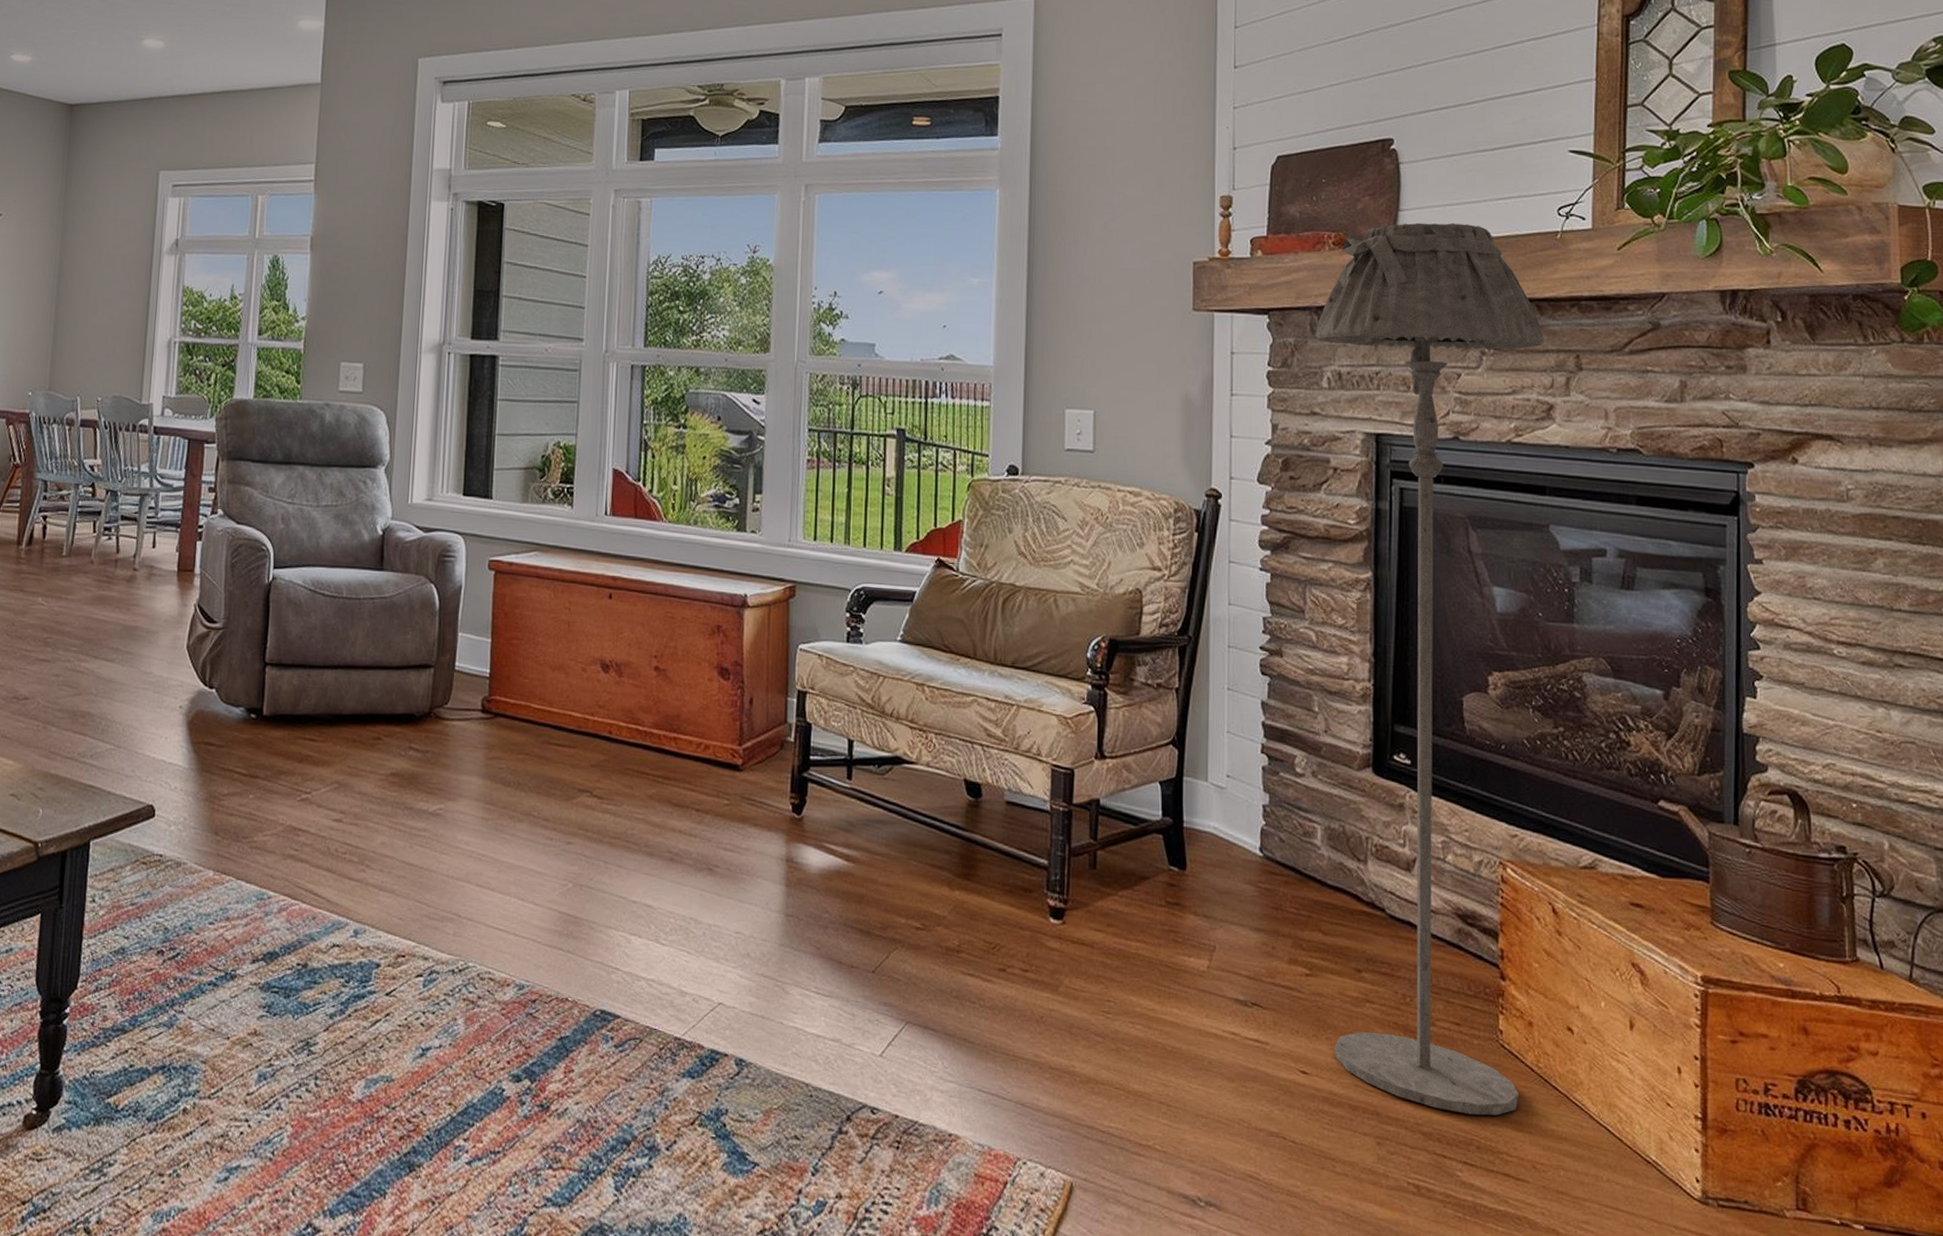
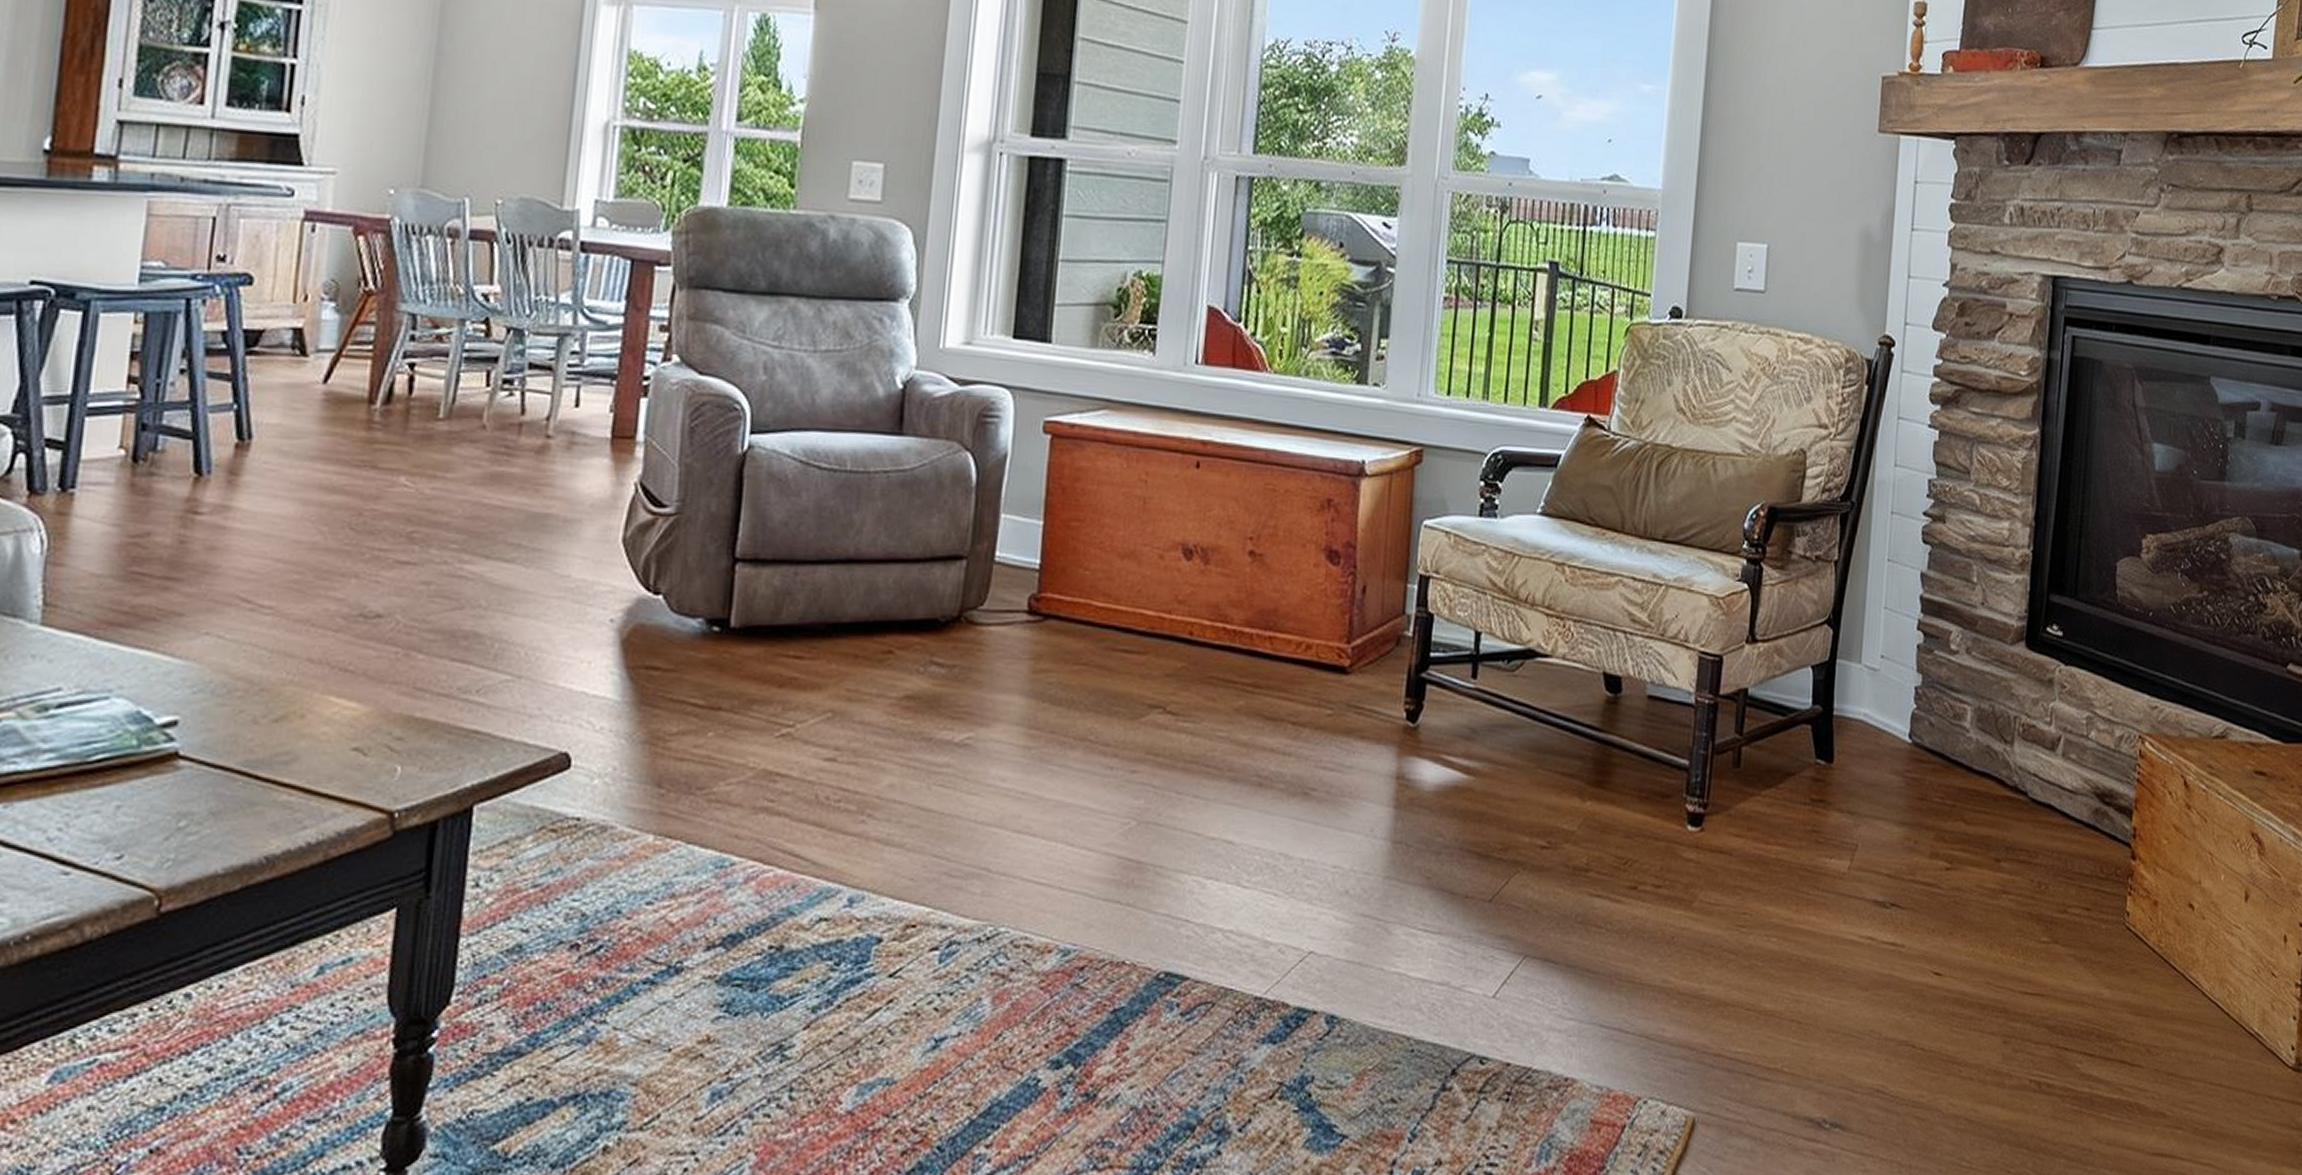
floor lamp: present [1316,222,1545,1116] -> none [1968,43,2221,1003]

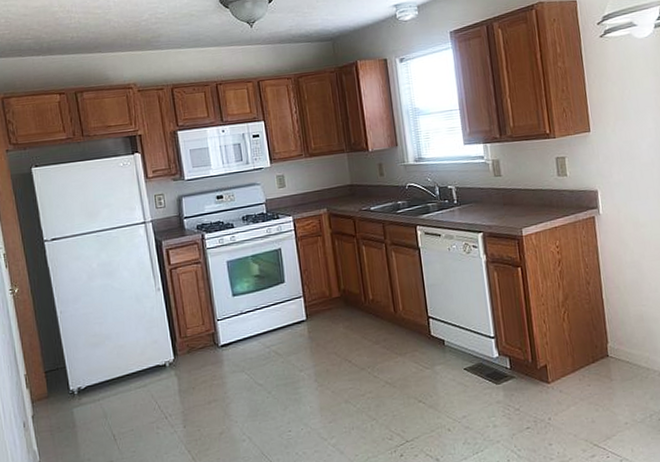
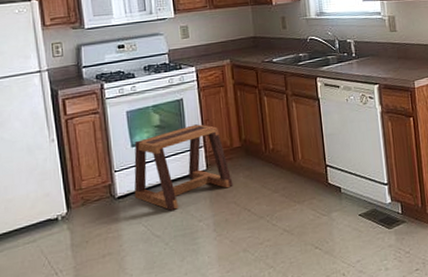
stool: none [235,274,333,360] -> present [134,124,233,211]

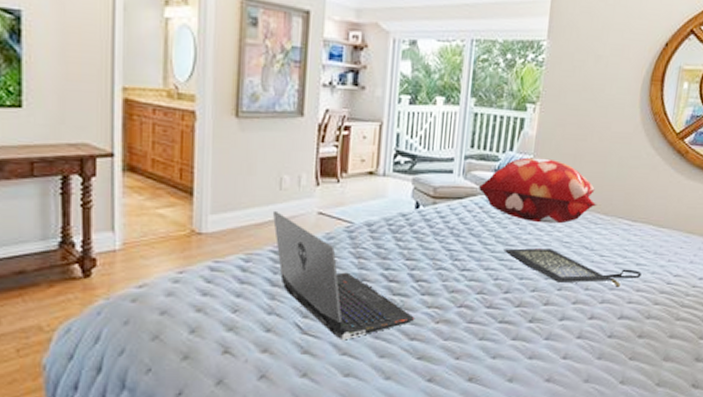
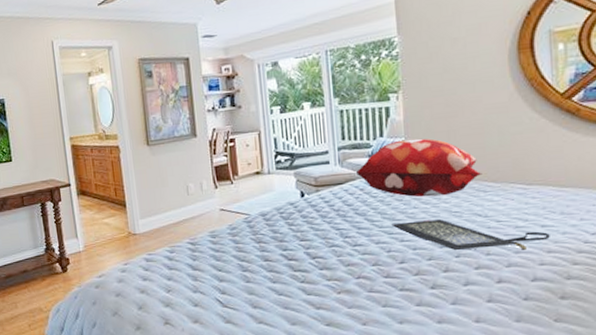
laptop computer: present [272,210,415,341] -> none [184,211,318,311]

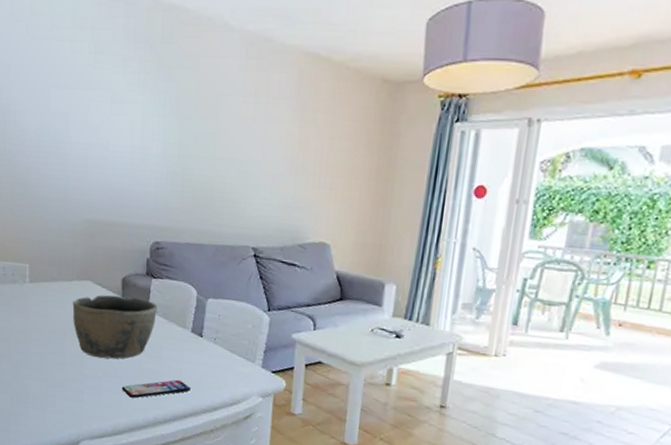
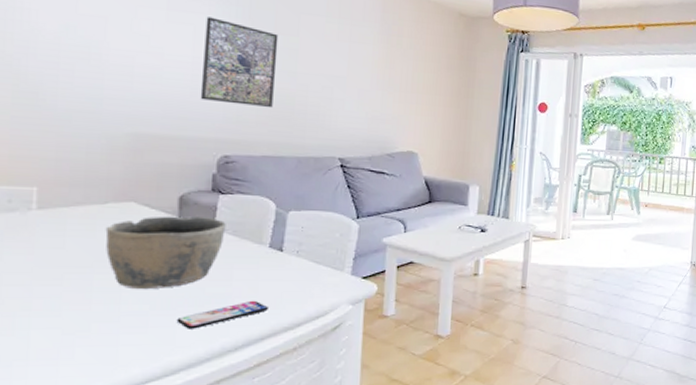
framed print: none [136,106,200,196] -> present [200,17,279,108]

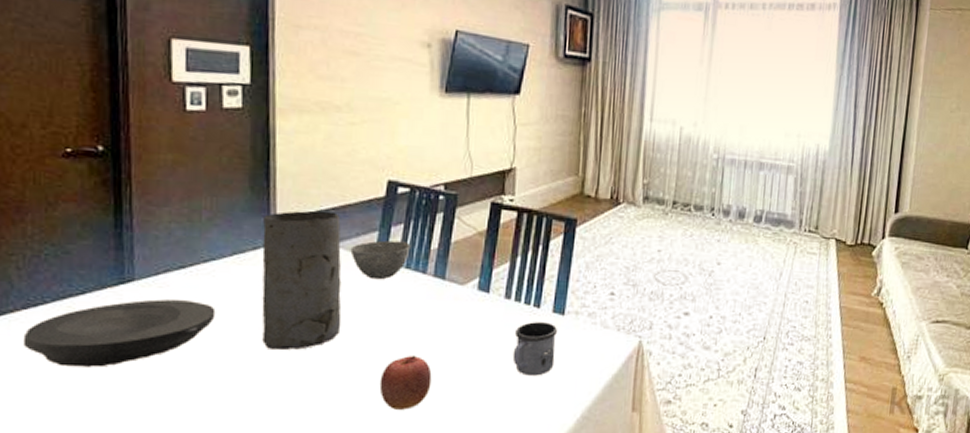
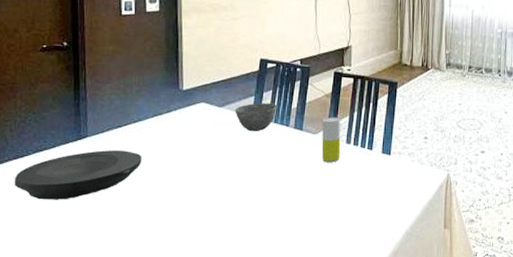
vase: present [262,210,342,350] -> none [174,82,229,185]
apple: present [379,355,432,410] -> none [257,187,295,229]
beverage can: none [470,262,498,323] -> present [321,116,341,163]
mug: present [512,322,557,376] -> none [353,161,385,202]

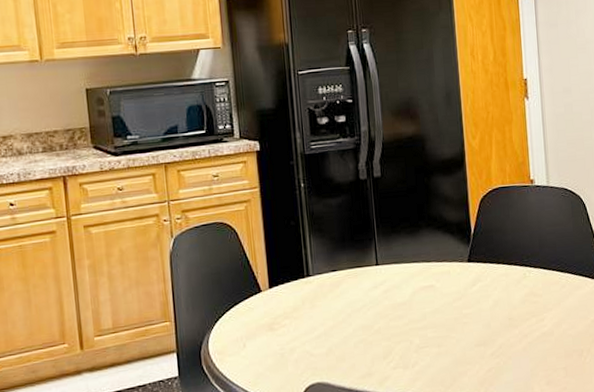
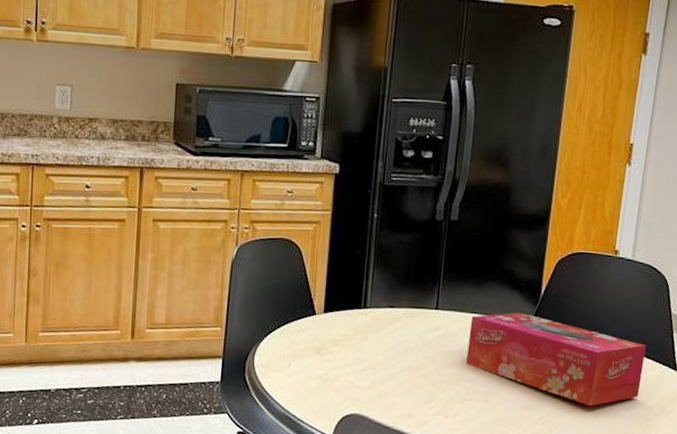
tissue box: none [411,253,580,332] -> present [466,312,646,407]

---

* _Directions for this task_
Pictures aside, give the data again exactly as it appears.

* _The completed task_
floor lamp: present [1316,222,1545,1116] -> none [1968,43,2221,1003]

stool: none [235,274,333,360] -> present [134,124,233,211]

laptop computer: present [272,210,415,341] -> none [184,211,318,311]

framed print: none [136,106,200,196] -> present [200,17,279,108]

vase: present [262,210,342,350] -> none [174,82,229,185]
apple: present [379,355,432,410] -> none [257,187,295,229]
beverage can: none [470,262,498,323] -> present [321,116,341,163]
mug: present [512,322,557,376] -> none [353,161,385,202]

tissue box: none [411,253,580,332] -> present [466,312,646,407]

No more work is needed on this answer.